Home to Christopher Columbus and pesto, Genoa is a bustling city filled with stunning architecture and rich history. The Palazzi dei Rolli is made up of 42 palaces where the rich and power used to live during the port’s peak. Visitors can also explore the 17-century Palazzo Reale, the former residence of the Royal Family of Savoy.
Once upon a time, Portofino was a small unknown fishing hamlet. Now, it’s a luxury vacation destination with glamorous hotels and top of the line dining. In the harbor, tourists will see a mixture of fishing boats and yachts dotting the shoreline.
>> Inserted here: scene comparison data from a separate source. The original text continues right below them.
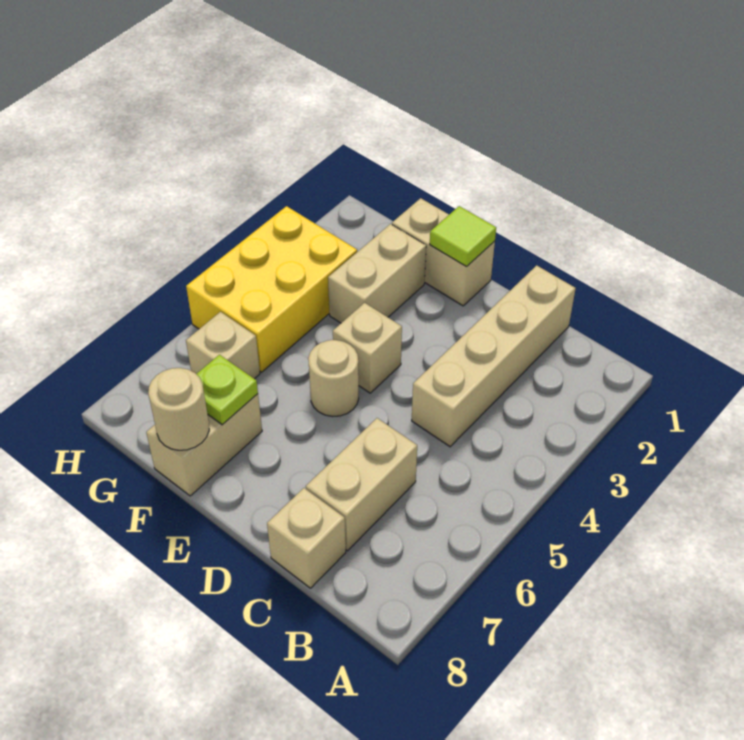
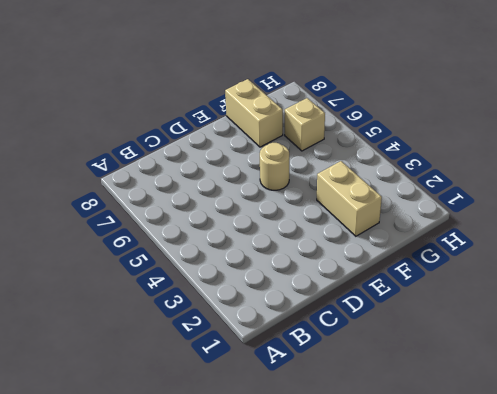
none -> tan 1x4 brick [412,265,576,447]
none -> tan 1x2 brick [306,418,417,551]
none -> tan 1x1 brick [267,488,346,588]

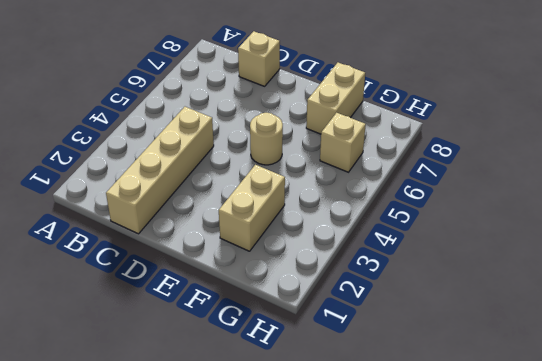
none -> tan 1x2 brick [306,418,417,551]
none -> tan 1x2 brick [392,198,495,306]
none -> tan 1x1 brick [333,303,402,393]

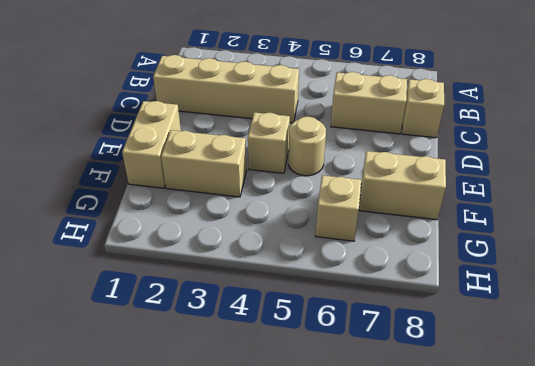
none -> yellow 2x3 brick [186,206,357,372]
none -> lime 1x1 tile [430,206,496,266]
none -> lime 1x1 plate [197,355,258,425]

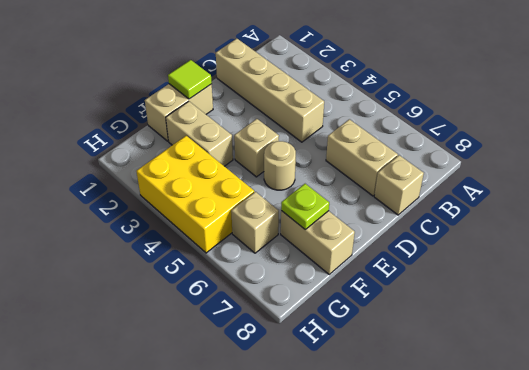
none -> tan 1x1 round brick [148,368,209,450]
Make sure to take a walk down to Portofino’s lighthouse before catching a boat to the 10th-century San Fruttuoso Abbey nearby.
The face of the Cinque Terre area, Vernazza is a colorful coast getaway surrounded by vineyards. This is another great hiking location, especially to get the best views of the village. However, for those looking for a more low key vacation, the local beach is an excellent spot to spend the day. There is also plenty of shops and wine tasting to enjoy.
Ventimiglia, located on the Riviera of Flowers, is divided by the Roia River, which runs right through the middle. Visitors should explore the boardwalk and the Cattedrale di Santa Maria Assunta during their stay. For those who come in June, they may be lucky enough to be a part of the Battaglia dei Fiori festival celebrating the local flowers.
A popular spot with Italian locals, Lerici has all the beauty of the Portofino without the crowds. Known as The Pearl of The Gulf, Frankenstein author Mary Shelly and her husband used to call this village home. As the village is still a hidden gem, travelers should be well versed in their Italian phrases if they plan to vacation here. English speakers will be hard to come by.